- _DATA FOR THE TASK_
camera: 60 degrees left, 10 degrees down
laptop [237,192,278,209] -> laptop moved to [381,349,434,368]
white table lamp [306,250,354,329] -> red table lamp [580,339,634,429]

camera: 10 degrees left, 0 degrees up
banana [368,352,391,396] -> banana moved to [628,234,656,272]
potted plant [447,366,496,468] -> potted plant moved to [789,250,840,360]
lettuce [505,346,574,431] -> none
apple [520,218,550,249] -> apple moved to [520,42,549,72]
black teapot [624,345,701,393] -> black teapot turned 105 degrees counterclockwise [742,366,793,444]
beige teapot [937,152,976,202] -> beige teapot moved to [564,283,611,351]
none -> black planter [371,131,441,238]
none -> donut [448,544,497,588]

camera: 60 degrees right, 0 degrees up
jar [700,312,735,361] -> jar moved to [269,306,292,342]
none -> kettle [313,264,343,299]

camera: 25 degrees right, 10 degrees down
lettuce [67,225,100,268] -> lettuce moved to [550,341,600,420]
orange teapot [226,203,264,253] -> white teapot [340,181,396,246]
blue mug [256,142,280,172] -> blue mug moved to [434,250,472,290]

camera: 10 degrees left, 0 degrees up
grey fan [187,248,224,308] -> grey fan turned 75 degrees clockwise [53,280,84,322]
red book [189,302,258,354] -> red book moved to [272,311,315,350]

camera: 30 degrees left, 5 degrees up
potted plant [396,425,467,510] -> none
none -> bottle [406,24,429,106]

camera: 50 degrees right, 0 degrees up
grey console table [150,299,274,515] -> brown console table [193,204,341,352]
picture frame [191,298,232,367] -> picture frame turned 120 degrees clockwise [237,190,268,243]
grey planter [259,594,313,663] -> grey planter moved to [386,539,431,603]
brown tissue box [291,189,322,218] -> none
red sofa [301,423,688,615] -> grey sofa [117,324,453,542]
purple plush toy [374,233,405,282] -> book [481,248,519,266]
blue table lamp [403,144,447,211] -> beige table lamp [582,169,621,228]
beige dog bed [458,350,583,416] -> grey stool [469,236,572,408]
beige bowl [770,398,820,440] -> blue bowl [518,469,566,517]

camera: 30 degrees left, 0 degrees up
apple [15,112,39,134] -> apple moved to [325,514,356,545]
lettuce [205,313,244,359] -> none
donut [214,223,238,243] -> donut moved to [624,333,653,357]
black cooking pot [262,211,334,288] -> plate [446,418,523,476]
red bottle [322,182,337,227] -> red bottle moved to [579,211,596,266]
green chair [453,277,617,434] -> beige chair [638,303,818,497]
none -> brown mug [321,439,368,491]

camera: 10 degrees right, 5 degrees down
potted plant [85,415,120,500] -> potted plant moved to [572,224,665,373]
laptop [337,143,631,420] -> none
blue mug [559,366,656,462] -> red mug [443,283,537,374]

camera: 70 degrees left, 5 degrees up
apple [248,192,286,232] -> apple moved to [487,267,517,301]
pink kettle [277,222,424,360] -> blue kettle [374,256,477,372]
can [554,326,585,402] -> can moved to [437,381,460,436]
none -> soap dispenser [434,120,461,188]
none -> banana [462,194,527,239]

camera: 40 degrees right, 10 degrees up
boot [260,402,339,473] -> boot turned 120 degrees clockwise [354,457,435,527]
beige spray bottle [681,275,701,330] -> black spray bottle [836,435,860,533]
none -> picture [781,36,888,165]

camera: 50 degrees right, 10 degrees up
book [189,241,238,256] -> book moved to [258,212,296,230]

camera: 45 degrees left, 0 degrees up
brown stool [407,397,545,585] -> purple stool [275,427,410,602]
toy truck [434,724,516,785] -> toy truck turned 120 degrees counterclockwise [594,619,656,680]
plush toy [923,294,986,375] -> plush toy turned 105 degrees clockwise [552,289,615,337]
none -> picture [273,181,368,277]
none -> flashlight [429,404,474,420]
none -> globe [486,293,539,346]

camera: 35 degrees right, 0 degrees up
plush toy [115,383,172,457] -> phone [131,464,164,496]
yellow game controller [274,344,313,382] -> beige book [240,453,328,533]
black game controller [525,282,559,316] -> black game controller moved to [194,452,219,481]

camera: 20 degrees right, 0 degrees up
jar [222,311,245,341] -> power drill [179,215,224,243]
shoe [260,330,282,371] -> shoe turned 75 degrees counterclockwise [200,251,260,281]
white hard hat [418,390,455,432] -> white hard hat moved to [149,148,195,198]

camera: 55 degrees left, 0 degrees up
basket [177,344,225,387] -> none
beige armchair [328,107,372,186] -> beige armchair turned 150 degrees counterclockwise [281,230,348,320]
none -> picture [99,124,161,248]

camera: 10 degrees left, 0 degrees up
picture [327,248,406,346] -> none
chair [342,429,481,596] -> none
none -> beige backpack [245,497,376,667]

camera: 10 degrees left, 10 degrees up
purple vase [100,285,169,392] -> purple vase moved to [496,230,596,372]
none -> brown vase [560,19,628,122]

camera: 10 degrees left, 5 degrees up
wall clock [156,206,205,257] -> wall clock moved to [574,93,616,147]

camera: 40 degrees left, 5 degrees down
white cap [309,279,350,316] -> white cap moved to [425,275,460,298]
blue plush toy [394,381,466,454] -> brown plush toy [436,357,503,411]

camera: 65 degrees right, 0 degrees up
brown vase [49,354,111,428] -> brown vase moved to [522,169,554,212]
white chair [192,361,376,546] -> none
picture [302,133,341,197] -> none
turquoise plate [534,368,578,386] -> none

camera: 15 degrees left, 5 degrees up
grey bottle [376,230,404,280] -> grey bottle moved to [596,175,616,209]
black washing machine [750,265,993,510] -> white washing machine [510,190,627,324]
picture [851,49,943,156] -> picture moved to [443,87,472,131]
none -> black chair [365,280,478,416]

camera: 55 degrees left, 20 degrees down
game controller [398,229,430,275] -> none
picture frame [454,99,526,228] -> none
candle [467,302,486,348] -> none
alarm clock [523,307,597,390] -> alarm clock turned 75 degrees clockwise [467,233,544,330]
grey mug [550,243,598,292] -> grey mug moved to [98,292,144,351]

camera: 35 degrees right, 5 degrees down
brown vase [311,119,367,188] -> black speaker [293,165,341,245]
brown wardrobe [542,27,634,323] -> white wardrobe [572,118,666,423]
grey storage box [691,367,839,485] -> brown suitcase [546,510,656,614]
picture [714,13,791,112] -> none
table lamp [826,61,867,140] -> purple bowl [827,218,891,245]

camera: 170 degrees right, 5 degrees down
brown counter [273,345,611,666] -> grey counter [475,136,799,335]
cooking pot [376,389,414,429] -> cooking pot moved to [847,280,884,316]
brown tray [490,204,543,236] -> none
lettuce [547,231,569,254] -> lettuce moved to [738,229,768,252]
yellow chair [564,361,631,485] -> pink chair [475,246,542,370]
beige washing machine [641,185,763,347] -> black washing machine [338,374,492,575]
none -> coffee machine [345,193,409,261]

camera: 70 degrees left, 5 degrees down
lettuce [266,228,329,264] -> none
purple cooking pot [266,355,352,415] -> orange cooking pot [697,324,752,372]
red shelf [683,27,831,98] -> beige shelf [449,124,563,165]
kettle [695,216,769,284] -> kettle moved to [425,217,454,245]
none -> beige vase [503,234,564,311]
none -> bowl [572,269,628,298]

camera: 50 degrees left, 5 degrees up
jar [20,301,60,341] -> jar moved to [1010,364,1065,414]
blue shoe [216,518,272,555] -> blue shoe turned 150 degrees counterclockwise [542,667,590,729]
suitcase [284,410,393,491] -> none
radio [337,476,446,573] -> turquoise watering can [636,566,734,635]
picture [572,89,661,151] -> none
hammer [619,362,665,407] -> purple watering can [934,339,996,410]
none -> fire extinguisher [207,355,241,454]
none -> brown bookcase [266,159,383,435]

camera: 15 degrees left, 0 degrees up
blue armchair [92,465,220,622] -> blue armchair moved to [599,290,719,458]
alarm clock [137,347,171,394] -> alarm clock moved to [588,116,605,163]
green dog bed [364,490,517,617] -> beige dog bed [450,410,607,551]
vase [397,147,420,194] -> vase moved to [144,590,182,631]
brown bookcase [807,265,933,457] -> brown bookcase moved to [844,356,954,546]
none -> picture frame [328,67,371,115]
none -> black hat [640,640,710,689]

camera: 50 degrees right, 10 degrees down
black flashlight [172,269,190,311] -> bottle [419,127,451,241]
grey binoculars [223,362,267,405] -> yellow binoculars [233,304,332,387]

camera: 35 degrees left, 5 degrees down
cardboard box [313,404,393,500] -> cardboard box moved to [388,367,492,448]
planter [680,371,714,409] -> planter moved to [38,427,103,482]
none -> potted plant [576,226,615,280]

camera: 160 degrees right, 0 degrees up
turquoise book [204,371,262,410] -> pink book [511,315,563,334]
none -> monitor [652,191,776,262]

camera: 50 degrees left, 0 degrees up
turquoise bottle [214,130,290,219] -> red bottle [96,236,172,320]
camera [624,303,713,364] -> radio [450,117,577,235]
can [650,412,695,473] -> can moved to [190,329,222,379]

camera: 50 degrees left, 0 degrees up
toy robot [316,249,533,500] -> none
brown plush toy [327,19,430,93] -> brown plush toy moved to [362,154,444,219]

- _WHAT IS NEEDED_
As listed above, the lines from the line with "hammer [619,362,665,407] ->" to the line with "brown bookcase [807,265,933,457]" are to be echoed exactly, with both ends included and nothing added.

- _SOLUTION FOR THIS PROBLEM_
hammer [619,362,665,407] -> purple watering can [934,339,996,410]
none -> fire extinguisher [207,355,241,454]
none -> brown bookcase [266,159,383,435]

camera: 15 degrees left, 0 degrees up
blue armchair [92,465,220,622] -> blue armchair moved to [599,290,719,458]
alarm clock [137,347,171,394] -> alarm clock moved to [588,116,605,163]
green dog bed [364,490,517,617] -> beige dog bed [450,410,607,551]
vase [397,147,420,194] -> vase moved to [144,590,182,631]
brown bookcase [807,265,933,457] -> brown bookcase moved to [844,356,954,546]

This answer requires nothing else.